Today, William sits with the choir. He is the “assistant sound man.” Every Sunday, he records the service, clicking his buttons, mumbling and rocking. After each service, William walks several miles to the cemetery and leaves the cassette on his mother’s grave with these simple words, “Here’s church, Mama.” William understood communion. His ministry was to help others understand.2

Surrounded by all the symbols of the sacred…someone in this congregation has become deaf and blind to the ways God might be moving and speaking. Like Eli and sons, this person perceived the church to center on their needs and wants. They used their power to push William out, much as Hophni and Phineas misused their power. Blind. Deaf. Dead.

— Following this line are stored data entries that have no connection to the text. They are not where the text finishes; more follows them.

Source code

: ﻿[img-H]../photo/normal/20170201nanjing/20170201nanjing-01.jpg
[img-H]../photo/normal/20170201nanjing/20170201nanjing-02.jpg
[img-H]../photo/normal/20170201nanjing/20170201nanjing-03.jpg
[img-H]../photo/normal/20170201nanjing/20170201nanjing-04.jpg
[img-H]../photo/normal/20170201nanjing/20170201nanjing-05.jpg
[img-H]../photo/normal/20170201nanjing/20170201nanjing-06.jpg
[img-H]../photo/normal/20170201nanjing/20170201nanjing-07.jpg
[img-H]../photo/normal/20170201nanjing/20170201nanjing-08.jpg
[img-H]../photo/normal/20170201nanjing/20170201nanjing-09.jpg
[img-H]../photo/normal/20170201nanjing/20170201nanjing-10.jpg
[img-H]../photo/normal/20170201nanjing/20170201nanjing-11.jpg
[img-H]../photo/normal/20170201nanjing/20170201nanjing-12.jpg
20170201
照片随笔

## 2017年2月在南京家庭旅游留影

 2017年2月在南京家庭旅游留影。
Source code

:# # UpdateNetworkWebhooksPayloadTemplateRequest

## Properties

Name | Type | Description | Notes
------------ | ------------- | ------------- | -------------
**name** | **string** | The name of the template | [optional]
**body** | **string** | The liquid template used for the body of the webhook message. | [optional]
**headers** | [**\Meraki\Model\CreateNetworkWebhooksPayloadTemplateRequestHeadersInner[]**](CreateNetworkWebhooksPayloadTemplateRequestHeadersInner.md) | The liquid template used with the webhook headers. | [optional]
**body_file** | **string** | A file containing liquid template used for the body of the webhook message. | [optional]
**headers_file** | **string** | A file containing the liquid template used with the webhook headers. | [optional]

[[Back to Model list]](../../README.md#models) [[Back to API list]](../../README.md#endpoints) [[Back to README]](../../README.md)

Miss Ida proved to be a person who was listening, watching, waiting. She responded to God’s call, able to offer new life to a very barren situation. An act of faith that shone God’s light, His Presence…bursting forth in new life for William and this congregation! Miss Ida, similar to Samuel, responded in obedience, which made all the difference.

How might God be speaking to us today, calling us to faithful obedience? What new thing is God doing that might make our ears tingle? The Lord has come and is standing, calling each of us by name. Let us respond by saying, “Speak, Lord, for Your servants are listening!”

Bibliography
Hauerwas, Stanley, and Samuel Wells. The Blackwell Companion to Christian Ethics. Malden, MA: Blackwell, 2004.
Quote by Jaroslav Pelikan: “Tradition Is the Living Faith of the Dead…” (accessed Apr. 1, 2013).